Tarefa A | Copie sem mudar nada o trecho da notícia sobre a Anatel que vai de "A Agência Nacional de Telecomunicações (Anatel) prorrogou" até "site da agência.", incluindo esta última parte.
Tarefa B | Segundo a notícia sobre a fiscalização da Anatel, quantos fiscais trabalharam na operação?
Tarefa C | Escreva a continuação da notícia sobre a Anatel e a Internet das Coisas, começando logo depois da última frase dela.

Trecho do documento |

Por Redação, com ABr – de Brasília

A Agência Nacional de Telecomunicações (Anatel) realizou uma grande operação de fiscalização de combate à pirataria de equipamentos de telecomunicações, em 11 estados. Na terça-feira, primeiro dia da operação, as ações resultaram em mais de 23 mil produtos irregulares lacrados ou apreendidos.

No primeiro dia da operação, mais de 23 mil produtos irregulares foram lacrados ou apreendidos

A decisão da Anatel de fiscalizar as empresas baseia-se em denúncias recebidas de associações e fabricantes de produtos sobre a comercialização de equipamentos não certificados. O trabalho reuniu 55 fiscais, divididos em 20 equipes. Os alvos são distribuidoras e empresas do setor.

Eles estão atuando nos Estados do Paraná, de Santa Catarina, do Rio Grande do Sul, de São Paulo, Minas Gerais, do Espírito Santo, Amazonas, de Goiás, Pernambuco, do Piauí e Tocantins.

– A operação realizada é a consagração de um grande esforço que a fiscalização da Anatel vem fazendo dentro do Plano de Ação de Combate à Pirataria, para averiguar de forma bem detalhada as denúncias que recebemos e agir de forma conjunta com outros órgãos da Administração como a Polícia Federal, que participou ativamente em parte das ações – disse o superintendente de Fiscalização da Anatel, Igor de Moura.

Consulta pública

A Agência Nacional de Telecomunicações (Anatel) prorrogou a consulta pública sobre políticas e medidas regulatórias para incentivar o conjunto de tecnologias que vem sendo chamado de “Internet das Coisas”.

Os interessados terão até o dia 18 de outubro para opinar sobre um documento base elaborado pela equipe técnica do órgão. A participação se dá por meio do sistema de consultas públicas disponível no site da agência.

O termo Internet das Coisas (IdC, ou IoT na sigla em inglês) vem sendo adotado nos últimos anos para designar um ecossistema em que não apenas pessoas estão conectadas por meios de seus computadores e smartphones, mas também dispositivos estão interligados entre si, com usuários e com sistemas complexos de coleta, processamento de dados e aplicações de diversos tipos.

Dados coletados

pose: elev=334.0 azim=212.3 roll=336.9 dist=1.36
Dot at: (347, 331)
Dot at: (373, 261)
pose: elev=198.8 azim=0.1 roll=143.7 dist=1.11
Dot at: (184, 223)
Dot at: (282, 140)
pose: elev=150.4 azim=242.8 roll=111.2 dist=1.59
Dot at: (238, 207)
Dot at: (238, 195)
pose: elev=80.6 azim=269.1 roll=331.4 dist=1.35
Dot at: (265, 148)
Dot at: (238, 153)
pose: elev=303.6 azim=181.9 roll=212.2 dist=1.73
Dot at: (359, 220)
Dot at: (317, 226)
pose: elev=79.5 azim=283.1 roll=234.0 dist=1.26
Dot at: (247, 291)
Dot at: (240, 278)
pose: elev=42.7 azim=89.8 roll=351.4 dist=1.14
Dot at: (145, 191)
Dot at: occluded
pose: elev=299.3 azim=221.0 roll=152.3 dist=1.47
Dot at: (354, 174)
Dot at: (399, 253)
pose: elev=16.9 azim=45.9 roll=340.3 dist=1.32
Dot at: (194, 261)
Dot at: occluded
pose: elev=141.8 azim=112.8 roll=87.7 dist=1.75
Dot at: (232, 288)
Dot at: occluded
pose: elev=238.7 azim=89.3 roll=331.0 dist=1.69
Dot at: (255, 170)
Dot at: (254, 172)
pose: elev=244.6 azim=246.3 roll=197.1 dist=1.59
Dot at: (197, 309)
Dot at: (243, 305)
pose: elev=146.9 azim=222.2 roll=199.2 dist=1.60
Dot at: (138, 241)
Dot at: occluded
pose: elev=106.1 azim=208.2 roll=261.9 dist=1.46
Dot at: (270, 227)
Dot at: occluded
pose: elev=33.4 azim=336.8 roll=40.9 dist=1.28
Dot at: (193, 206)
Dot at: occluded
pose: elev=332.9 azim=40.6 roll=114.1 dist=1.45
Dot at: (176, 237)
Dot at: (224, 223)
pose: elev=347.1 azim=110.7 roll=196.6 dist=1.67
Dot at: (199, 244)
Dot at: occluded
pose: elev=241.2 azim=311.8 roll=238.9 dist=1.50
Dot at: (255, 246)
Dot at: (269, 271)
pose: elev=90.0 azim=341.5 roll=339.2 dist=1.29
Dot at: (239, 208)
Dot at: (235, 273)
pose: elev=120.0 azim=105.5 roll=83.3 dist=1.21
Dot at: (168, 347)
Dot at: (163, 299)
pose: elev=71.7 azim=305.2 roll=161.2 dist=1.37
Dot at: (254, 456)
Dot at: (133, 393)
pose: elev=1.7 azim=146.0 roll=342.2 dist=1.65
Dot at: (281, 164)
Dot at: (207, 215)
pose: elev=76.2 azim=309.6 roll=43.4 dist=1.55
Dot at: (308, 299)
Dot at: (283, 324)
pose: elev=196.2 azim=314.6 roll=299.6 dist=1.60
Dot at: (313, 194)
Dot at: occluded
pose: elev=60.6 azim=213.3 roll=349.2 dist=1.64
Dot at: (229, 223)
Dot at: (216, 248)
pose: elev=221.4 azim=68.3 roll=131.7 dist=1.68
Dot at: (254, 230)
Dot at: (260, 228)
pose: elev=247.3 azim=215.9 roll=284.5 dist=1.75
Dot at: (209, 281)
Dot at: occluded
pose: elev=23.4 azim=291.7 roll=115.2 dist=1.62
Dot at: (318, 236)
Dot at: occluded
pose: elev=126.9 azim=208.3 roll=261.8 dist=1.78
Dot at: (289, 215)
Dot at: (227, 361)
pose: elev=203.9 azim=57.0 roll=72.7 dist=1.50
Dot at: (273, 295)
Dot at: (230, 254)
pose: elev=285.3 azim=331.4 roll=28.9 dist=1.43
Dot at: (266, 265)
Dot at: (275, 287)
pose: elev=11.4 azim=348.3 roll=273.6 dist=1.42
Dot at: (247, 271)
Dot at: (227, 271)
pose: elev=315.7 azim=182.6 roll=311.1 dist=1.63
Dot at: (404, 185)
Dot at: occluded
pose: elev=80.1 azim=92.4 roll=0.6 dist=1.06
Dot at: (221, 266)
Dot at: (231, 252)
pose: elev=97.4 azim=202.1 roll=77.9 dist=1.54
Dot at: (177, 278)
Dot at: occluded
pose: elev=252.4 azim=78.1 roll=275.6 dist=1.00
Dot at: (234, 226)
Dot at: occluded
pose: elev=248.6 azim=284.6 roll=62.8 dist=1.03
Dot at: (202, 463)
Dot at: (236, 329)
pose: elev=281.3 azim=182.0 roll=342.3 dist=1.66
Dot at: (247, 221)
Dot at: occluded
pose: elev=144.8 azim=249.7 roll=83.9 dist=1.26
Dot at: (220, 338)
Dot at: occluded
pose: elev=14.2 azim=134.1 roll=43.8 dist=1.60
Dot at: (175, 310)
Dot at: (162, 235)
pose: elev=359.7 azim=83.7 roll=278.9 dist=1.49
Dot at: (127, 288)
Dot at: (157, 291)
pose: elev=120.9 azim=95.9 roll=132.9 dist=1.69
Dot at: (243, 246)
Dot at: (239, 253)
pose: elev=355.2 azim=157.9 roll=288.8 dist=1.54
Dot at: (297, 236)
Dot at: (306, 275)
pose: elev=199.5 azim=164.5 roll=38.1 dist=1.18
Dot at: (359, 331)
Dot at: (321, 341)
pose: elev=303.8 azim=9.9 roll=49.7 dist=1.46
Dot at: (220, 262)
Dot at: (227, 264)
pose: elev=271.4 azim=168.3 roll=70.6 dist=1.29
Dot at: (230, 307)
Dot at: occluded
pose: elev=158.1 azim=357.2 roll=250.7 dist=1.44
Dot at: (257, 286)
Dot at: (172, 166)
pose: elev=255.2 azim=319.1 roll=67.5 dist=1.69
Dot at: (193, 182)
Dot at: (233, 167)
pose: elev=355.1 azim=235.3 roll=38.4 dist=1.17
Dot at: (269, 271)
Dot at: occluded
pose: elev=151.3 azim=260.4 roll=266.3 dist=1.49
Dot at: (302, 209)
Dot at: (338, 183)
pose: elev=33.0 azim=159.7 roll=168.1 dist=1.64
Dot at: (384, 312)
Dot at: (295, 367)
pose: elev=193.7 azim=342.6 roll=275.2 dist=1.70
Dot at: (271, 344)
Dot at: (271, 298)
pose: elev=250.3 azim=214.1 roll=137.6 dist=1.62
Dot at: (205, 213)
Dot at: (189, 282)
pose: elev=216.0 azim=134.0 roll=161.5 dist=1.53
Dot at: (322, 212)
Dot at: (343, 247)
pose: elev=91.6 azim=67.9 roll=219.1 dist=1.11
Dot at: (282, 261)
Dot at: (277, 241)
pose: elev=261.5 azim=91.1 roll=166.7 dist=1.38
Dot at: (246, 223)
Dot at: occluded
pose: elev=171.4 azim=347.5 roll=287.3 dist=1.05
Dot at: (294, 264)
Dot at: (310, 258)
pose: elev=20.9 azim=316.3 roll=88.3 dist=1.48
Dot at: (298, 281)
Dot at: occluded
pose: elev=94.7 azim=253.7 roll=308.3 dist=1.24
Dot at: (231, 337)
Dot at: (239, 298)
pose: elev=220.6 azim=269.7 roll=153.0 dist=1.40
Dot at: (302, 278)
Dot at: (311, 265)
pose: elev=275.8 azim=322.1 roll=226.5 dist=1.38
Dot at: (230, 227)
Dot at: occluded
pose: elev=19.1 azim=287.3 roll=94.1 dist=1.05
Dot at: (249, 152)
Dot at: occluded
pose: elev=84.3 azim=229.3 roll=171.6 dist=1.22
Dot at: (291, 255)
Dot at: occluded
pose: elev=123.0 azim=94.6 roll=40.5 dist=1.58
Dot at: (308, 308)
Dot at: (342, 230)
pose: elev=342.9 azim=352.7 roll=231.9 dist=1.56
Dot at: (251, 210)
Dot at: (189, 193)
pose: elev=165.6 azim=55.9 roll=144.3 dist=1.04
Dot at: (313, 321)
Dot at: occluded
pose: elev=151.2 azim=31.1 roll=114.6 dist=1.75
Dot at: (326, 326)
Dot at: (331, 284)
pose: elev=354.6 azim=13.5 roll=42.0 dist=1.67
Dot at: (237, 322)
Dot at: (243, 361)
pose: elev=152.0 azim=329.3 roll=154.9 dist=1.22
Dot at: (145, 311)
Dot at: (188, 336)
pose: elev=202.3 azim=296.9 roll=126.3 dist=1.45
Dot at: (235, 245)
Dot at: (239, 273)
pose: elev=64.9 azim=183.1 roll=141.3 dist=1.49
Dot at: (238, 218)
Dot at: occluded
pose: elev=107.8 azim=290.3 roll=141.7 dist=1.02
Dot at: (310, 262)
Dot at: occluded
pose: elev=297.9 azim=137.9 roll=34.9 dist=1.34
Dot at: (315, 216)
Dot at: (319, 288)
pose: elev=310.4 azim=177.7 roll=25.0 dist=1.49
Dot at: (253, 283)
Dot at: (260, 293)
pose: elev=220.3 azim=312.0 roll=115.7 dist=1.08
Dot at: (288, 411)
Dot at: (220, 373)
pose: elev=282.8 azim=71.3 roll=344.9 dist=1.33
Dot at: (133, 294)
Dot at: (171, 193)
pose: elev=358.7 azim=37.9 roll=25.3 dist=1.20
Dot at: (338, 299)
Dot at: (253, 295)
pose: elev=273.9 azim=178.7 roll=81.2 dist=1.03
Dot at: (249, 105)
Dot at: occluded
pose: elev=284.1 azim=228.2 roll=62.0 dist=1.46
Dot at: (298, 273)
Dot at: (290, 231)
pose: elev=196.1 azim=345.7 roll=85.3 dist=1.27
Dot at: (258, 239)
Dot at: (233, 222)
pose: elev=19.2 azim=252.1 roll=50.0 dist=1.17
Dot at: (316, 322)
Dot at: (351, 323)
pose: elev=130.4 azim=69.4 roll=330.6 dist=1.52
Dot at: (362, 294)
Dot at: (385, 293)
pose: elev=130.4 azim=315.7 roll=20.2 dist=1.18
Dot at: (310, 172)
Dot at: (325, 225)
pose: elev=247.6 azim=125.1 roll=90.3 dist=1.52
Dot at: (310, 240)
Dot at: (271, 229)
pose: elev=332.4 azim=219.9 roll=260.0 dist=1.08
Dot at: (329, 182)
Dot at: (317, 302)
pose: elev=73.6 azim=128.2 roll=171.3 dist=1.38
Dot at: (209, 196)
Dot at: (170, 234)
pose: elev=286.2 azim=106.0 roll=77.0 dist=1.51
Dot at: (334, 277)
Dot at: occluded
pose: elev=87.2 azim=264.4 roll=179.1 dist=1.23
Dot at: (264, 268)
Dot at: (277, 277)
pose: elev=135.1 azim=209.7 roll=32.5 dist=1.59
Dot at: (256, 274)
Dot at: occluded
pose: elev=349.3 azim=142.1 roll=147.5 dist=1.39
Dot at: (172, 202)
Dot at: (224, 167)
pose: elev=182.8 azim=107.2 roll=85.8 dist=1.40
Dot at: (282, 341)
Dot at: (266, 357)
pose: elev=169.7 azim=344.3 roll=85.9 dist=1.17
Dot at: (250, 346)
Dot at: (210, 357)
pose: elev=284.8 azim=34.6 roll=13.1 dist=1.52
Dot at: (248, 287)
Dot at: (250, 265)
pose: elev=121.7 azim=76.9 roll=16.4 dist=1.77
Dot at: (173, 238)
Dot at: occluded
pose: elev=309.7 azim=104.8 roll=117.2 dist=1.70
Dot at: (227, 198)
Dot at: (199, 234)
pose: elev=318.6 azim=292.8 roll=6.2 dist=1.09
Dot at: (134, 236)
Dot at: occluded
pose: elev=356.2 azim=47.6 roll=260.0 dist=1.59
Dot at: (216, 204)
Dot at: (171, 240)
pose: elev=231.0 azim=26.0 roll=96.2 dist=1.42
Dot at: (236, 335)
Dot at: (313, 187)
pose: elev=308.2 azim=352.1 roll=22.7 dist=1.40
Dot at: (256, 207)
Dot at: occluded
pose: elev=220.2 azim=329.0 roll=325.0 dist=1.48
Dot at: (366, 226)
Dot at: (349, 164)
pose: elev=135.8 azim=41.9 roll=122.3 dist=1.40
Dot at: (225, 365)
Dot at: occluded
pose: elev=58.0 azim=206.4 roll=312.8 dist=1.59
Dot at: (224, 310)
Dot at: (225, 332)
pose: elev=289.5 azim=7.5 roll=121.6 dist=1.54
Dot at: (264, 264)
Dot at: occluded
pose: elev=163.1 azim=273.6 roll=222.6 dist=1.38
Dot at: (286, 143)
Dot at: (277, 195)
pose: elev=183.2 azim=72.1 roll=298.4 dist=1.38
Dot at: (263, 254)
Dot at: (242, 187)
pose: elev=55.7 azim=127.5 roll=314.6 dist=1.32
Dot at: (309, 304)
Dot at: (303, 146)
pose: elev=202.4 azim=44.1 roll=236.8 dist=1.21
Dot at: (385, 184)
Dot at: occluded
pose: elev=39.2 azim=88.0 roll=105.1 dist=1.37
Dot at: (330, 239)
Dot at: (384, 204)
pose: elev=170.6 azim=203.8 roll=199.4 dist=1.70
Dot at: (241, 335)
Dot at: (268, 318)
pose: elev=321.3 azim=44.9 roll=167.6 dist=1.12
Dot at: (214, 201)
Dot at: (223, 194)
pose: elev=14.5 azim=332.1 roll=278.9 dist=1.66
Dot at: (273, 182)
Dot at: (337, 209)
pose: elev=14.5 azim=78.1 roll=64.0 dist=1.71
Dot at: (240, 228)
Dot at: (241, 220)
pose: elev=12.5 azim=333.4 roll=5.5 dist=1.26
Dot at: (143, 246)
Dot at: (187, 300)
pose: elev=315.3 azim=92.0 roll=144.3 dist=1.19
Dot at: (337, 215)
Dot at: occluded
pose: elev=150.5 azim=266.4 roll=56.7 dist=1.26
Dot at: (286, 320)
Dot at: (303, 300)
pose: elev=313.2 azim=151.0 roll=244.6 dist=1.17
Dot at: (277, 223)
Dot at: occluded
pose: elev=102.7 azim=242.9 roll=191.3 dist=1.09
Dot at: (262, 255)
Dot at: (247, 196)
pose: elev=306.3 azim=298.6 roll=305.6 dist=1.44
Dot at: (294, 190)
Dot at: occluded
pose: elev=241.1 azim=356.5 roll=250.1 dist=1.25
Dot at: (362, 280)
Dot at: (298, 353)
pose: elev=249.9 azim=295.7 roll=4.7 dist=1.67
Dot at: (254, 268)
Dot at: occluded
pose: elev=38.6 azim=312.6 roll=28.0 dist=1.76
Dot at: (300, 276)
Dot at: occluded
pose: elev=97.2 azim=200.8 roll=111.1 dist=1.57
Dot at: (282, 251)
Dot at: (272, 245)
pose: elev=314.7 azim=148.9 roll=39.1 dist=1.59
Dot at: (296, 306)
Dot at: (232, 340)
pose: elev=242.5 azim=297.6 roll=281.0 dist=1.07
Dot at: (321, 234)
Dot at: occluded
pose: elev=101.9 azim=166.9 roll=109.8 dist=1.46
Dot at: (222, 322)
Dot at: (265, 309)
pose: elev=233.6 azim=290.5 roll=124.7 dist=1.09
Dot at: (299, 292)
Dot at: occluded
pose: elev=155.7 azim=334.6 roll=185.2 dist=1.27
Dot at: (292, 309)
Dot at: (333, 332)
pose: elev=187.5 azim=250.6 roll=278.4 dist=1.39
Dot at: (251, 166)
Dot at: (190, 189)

Resposta A |
A Agência Nacional de Telecomunicações (Anatel) prorrogou a consulta pública sobre políticas e medidas regulatórias para incentivar o conjunto de tecnologias que vem sendo chamado de “Internet das Coisas”.

Os interessados terão até o dia 18 de outubro para opinar sobre um documento base elaborado pela equipe técnica do órgão. A participação se dá por meio do sistema de consultas públicas disponível no site da agência.

Resposta B | 55 fiscais, divididos em 20 equipes.

Resposta C |
À Agência Brasil publicou uma série de reportagens sobre o tema, explicando sua importância, exemplos em áreas como agropecuária, cidades e saúde, discutindo riscos na adoção dessas tecnologias e abordando as iniciativas de regulação do tema, como a consulta da Anatel.

De acordo com a Anatel, um dos intuitos da consulta é avaliar se os modelos de negócio relacionados à IdC “podem ser abarcados na regulamentação atual” e como poderiam ser enquadrados do ponto de vista das regras vigentes. O debate inclui a reflexão se os serviços existentes, em geral previstos para a relação entre pessoas e máquinas, seriam adequados para comunicações entre equipamentos.

Entre as normas existentes atualmente, há aspectos acerca de exigência mínima de qualidade do serviço, obrigações relacionadas aos direitos do consumidor e formas de prestação do serviço. A Anatel quer saber se há necessidade de flexibilizar esses dispositivos e de que forma. Entre os requisitos legais em avaliação na consulta, estão também as taxas e os tributos incidentes sobre o setor. Atualmente, a Anatel cobra um valor por aparelho. A consulta quer saber se esse é o melhor modelo, dado o fato de os equipamentos serem menores do que smartphones ou computadores.

“Surge a incerteza se seria plausível manter o valor atual fixado para a TFI (Taxa de Fiscalização de Instalação) e TFF (Taxa de Fiscalização de Funcionamento) decorrentes de licenciamento das estações e se tais valores poderiam ser um empecilho”, pondera o documento da consulta. O texto também cogita estabelecer condições diferenciadas a depender do serviço e da empresa prestadora.